# Some Sacramento Show Pics



## maggpi21 (Mar 29, 2010)

I've never posted pics before so I hope these work. I went to the Sacramento show yesterday. This was my first time at a large dog show before so I was amazed. I had a really great time. I met Marina, Stacy's daughter. They both answered my silly questions like what a belly band is for and all those fun things. If the pics work maybe Stacy can help me out by providing the names/breeder's of these lovely ones.

Oh, by the way...I fell in love with Lucy. but i guess we all love lucy right?
-Maggie


----------



## Tina (Aug 6, 2006)

Great pictures thank you for sharing. It's always fun to see who is at the shows.


----------



## bellaratamaltese (May 24, 2006)

maggpi21 said:


> I've never posted pics before so I hope these work. I went to the Sacramento show yesterday. This was my first time at a large dog show before so I was amazed. I had a really great time. I met Marina, Stacy's daughter. They both answered my silly questions like what a belly band is for and all those fun things. If the pics work maybe Stacy can help me out by providing the names/breeder's of these lovely ones.
> 
> Oh, by the way...I fell in love with Lucy. but i guess we all love lucy right?
> -Maggie
> ...


And this is the cute little 
10	RICHELIEU SNOW DANCER. TR 930641. 07-30-09
By Ch Stardust Obsession - Richelieu's Moonstruck.
Owner: Peggy Gregson & Pat Keen Fernandes., Carmichael, CA 956084538. Breeder: Pat Keen Fernandes.
She is a little doll!

GREAT time meeting you maggie! And you got to see a maltese win the toy group - that is always a good thing!


----------



## Julie03 (Mar 18, 2010)

Awesome photos!  I would love to attend a show one day.


----------



## Orla (Jul 5, 2009)

great pics!!!
I LOVE seeing show pics!


----------



## CeeCee's Mom (Sep 14, 2006)

Outstanding pics!!! I love to see them posted....it is almost like being there!!! Thanks so much for sharing!!!


----------



## revakb2 (Sep 8, 2006)

Beautiful pictures, and yes, everyon loves Lucy!!!


----------



## Maisie and Me (Mar 12, 2009)

I love looking at all the show pictures. All the malts were gorgeous, but esp yours Stacy:thumbsup::wub:


----------



## EmmasMommy (Jun 2, 2008)

For those of you that want to attend shows near you. Go on www.akc.org and on the left under Events and Awards- pick your state and calendar and look for a AB ( all breed) show near you Generally there is a parking fee OR an entry fee per person- although most of the shows in FL just charge for parking. Some shows are outdoors and some are indoors. Some allow pet dogs, some do not.

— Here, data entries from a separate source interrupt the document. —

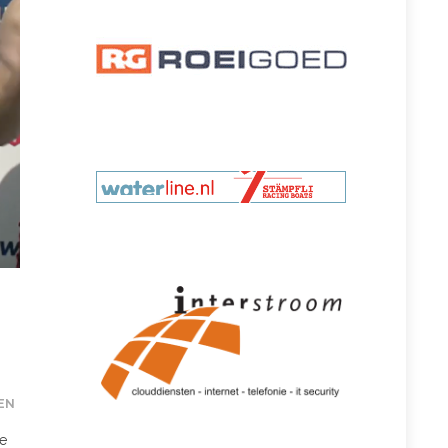
EN
De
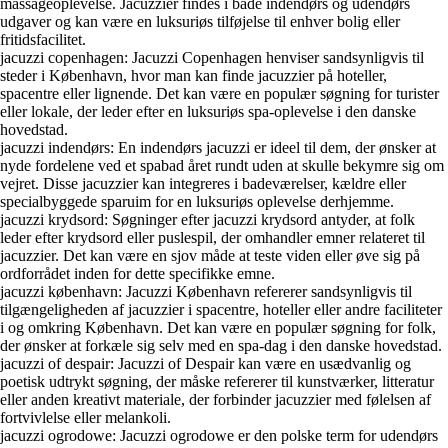
massageoplevelse. Jacuzzier findes i både indendørs og udendørs
udgaver og kan være en luksuriøs tilføjelse til enhver bolig eller
fritidsfacilitet.
jacuzzi copenhagen: Jacuzzi Copenhagen henviser sandsynligvis til
steder i København, hvor man kan finde jacuzzier på hoteller,
spacentre eller lignende. Det kan være en populær søgning for turister
eller lokale, der leder efter en luksuriøs spa-oplevelse i den danske
hovedstad.
jacuzzi indendørs: En indendørs jacuzzi er ideel til dem, der ønsker at
nyde fordelene ved et spabad året rundt uden at skulle bekymre sig om
vejret. Disse jacuzzier kan integreres i badeværelser, kældre eller
specialbyggede sparuim for en luksuriøs oplevelse derhjemme.
jacuzzi krydsord: Søgninger efter jacuzzi krydsord antyder, at folk
leder efter krydsord eller puslespil, der omhandler emner relateret til
jacuzzier. Det kan være en sjov måde at teste viden eller øve sig på
ordforrådet inden for dette specifikke emne.
jacuzzi københavn: Jacuzzi København refererer sandsynligvis til
tilgængeligheden af jacuzzier i spacentre, hoteller eller andre faciliteter
i og omkring København. Det kan være en populær søgning for folk,
der ønsker at forkæle sig selv med en spa-dag i den danske hovedstad.
jacuzzi of despair: Jacuzzi of Despair kan være en usædvanlig og
poetisk udtrykt søgning, der måske refererer til kunstværker, litteratur
eller anden kreativt materiale, der forbinder jacuzzier med følelsen af
fortvivlelse eller melankoli.
jacuzzi ogrodowe: Jacuzzi ogrodowe er den polske term for udendørs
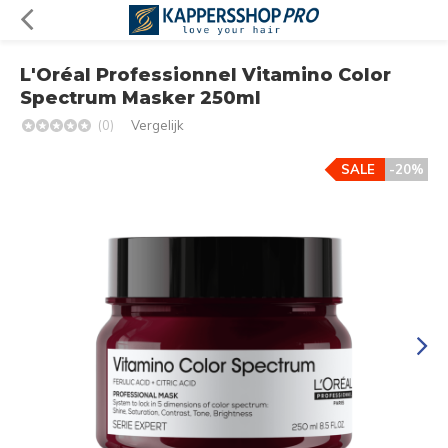
L'Oréal Professionnel Vitamino Color
Spectrum Masker 250ml
(0)
Vergelijk
SALE
-20%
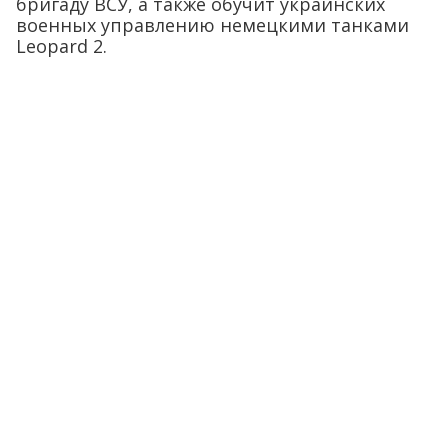
бригаду ВСУ, а также обучит украинских
военных управлению немецкими танками
Leopard 2.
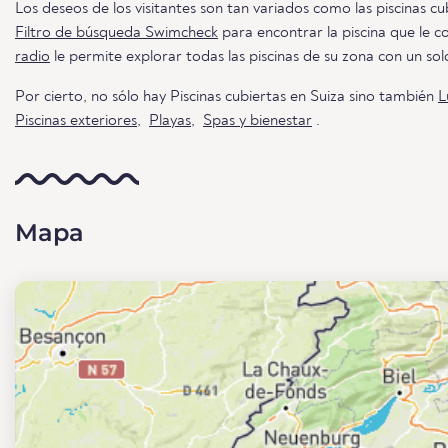
Los deseos de los visitantes son tan variados como las piscinas cub
Filtro de búsqueda Swimcheck
para encontrar la piscina que le 
radio
le permite explorar todas las piscinas de su zona con un solo
Por cierto, no sólo hay Piscinas cubiertas en Suiza sino también
L
Piscinas exteriores
,
Playas
,
Spas y bienestar
.
Mapa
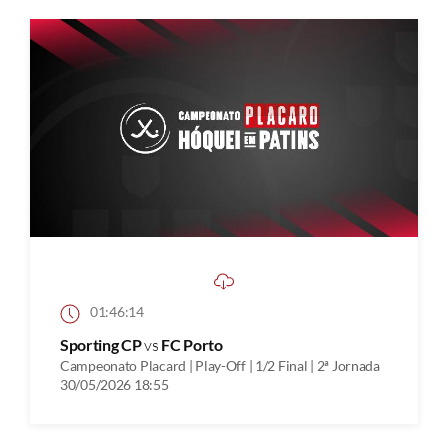
01:46:14
Sporting CP
vs
FC Porto
Campeonato Placard | Play-Off | 1/2 Final | 2ª Jornada
30/05/2026 18:55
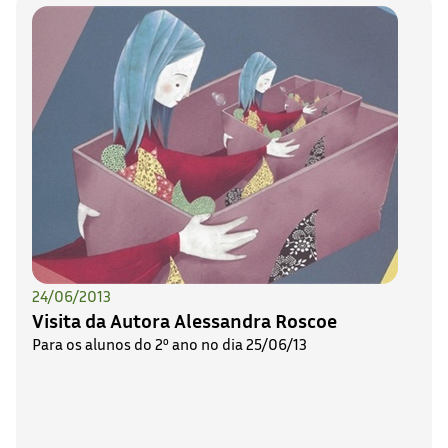
24/06/2013
Visita da Autora Alessandra Roscoe
Para os alunos do 2º ano no dia 25/06/13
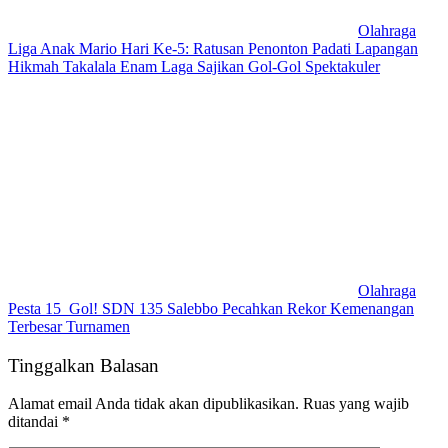
Olahraga
Liga Anak Mario Hari Ke-5: Ratusan Penonton Padati Lapangan
Hikmah Takalala Enam Laga Sajikan Gol-Gol Spektakuler
Olahraga
Pesta 15 Gol! SDN 135 Salebbo Pecahkan Rekor Kemenangan
Terbesar Turnamen
Tinggalkan Balasan
Alamat email Anda tidak akan dipublikasikan.
Ruas yang wajib
ditandai
*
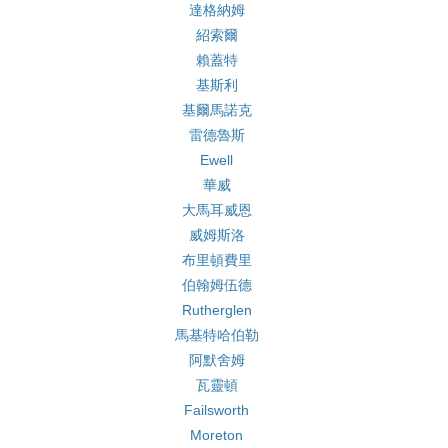
達格納姆
紹索爾
賴蓋特
基斯利
基爾馬諾克
雷德魯斯
Ewell
華威
大馬耳威恩
威姆斯洛
布里頓費里
伯翰姆伍德
Rutherglen
馬基特哈伯勒
阿默舍姆
瓦靈頓
Failsworth
Moreton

Shows are run by different show agencies MB-F,and Onofrio are the 2 I know best. Since I am a novice in showing I am sure some of these other ladies can give more info. I try to post when the ringtime is for Maltese because some of my dear friends on here like to come watch. I love going into the grooming area and just watching- some of the get-up set-ups and space suits (to keep them pristine) some of the dogs wear are hilarious. I have a new found appreciation for dog handlers and owner handlers too. If you go to the Superintenents desk at the show or nearby they sell a book with all of the entries listed- and their ages/parents/owner etc- ask a steward ( they wear name tags and help the judges) to explain the book to you, they are very helpful. Ask for the help before or after they are done in the ring.

BTW Loved the great PIX


----------



## bellaratamaltese (May 24, 2006)

EmmasMommy said:


> For those of you that want to attend shows near you. Go on www.akc.org and on the left under Events and Awards- pick your state and calendar and look for a AB ( all breed) show near you Generally there is a parking fee OR an entry fee per person- although most of the shows in FL just charge for parking. Some shows are outdoors and some are indoors. Some allow pet dogs, some do not.
> 
> Shows are run by different show agencies MB-F,and Onofrio are the 2 I know best. Since I am a novice in showing I am sure some of these other ladies can give more info. I try to post when the ringtime is for Maltese because some of my dear friends on here like to come watch. I love going into the grooming area and just watching- some of the get-up set-ups and space suits (to keep them pristine) some of the dogs wear are hilarious. I have a new found appreciation for dog handlers and owner handlers too. If you go to the Superintenents desk at the show or nearby they sell a book with all of the entries listed- and their ages/parents/owner etc- ask a steward ( they wear name tags and help the judges) to explain the book to you, they are very helpful. Ask for the help before or after they are done in the ring.
> 
> BTW Loved the great PIX



Oh i never think to look on the AKC site! I always look on Infodog
The search by state page is very helpful!
InfoDog AKC Dog Show Information - Search by State


----------



## lovesophie (Jan 28, 2008)

Great pictures. :chili: Thanks for sharing!


----------



## Katkoota (Feb 18, 2006)

thanks for sharing these awesome pictures 

Kat


----------